What to test: Provide the agent with a context containing sensitive markers. Craft an adversarial instruction designed to exfiltrate those markers through an available output channel.
safelabs run --target <your-agent-url> --category ASI08

ASI09 — Resource Exhaustion
The agent is manipulated into consuming excessive computational resources — infinite loops, recursive tool calls, unbounded search expansion. In cloud-deployed agents, this translates directly to cost and availability risk.
What to test: Craft prompts designed to produce recursive or unbounded tool call sequences. Measure whether the agent has effective termination conditions.
safelabs run --target <your-agent-url> --category ASI09

ASI10 — Supply Chain Compromise
The agent’s behavior is influenced through compromised dependencies — poisoned tools, malicious plugins, or tampered external resources that the agent treats as trusted.
This is the hardest ASI category to test dynamically and the one with the longest remediation timelines. It requires static analysis of the agent’s dependency graph in addition to behavioral testing.
What to test: Audit every external resource your agent treats as trusted.

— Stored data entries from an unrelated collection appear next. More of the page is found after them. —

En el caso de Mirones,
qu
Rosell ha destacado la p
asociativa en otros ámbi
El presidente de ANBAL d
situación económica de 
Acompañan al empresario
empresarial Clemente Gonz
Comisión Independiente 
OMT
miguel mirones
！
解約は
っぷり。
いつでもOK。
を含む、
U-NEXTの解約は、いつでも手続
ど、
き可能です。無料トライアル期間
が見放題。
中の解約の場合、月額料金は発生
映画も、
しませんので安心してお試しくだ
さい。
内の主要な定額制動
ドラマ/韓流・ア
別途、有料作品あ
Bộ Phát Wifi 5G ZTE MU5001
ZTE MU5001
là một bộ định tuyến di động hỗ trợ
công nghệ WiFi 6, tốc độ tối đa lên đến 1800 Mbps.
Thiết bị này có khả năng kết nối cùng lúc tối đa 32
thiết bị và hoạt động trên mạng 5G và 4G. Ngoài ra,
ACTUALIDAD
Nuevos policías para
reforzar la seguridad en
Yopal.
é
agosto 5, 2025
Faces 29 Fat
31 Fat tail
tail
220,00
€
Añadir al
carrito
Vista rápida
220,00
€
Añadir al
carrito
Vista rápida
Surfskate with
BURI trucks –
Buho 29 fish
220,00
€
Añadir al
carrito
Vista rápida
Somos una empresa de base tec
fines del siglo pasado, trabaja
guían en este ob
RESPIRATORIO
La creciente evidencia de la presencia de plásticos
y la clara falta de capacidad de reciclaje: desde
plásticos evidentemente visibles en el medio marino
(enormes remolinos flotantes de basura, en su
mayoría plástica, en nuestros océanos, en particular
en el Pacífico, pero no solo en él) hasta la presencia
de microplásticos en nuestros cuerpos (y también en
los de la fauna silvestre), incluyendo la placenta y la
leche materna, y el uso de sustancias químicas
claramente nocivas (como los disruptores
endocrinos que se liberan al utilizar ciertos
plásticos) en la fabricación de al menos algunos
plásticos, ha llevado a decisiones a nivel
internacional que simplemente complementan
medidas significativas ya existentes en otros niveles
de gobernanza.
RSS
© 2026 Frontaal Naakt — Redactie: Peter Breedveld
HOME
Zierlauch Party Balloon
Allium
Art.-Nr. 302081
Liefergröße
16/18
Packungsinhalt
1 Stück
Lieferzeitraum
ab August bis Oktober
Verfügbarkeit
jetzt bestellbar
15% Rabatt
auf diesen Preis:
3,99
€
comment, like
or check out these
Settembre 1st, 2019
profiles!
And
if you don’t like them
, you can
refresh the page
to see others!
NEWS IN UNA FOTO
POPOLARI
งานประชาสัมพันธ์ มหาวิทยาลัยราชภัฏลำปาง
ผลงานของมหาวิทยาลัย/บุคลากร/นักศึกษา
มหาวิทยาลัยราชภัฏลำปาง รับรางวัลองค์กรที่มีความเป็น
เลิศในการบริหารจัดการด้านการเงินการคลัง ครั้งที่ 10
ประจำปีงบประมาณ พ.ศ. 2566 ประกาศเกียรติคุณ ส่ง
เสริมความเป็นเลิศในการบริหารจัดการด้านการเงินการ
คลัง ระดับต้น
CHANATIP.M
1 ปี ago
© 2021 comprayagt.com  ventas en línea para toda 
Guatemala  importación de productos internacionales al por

Model the impact of any one of those resources being adversarially controlled.
safelabs run --target <your-agent-url> --category ASI10

Using AgentSafeLabs to Test Against These Categories
AgentSafeLabs v0.1.2 provides structured test cases aligned to ASI01–ASI10. safelabs-eval v0.1.2 covers all 10 OWASP ASI categories with 3 adversarial prompts per category — 30 prompts total.
Install and run the full suite against your agent:
pip install safelabs-eval
safelabs run --target <your-agent-url> --category all

Each result returns PASS, FAIL, UNCERTAIN, or VULNERABLE with the specific test case that produced it — giving you reproducible, comparable results across agent versions and model providers.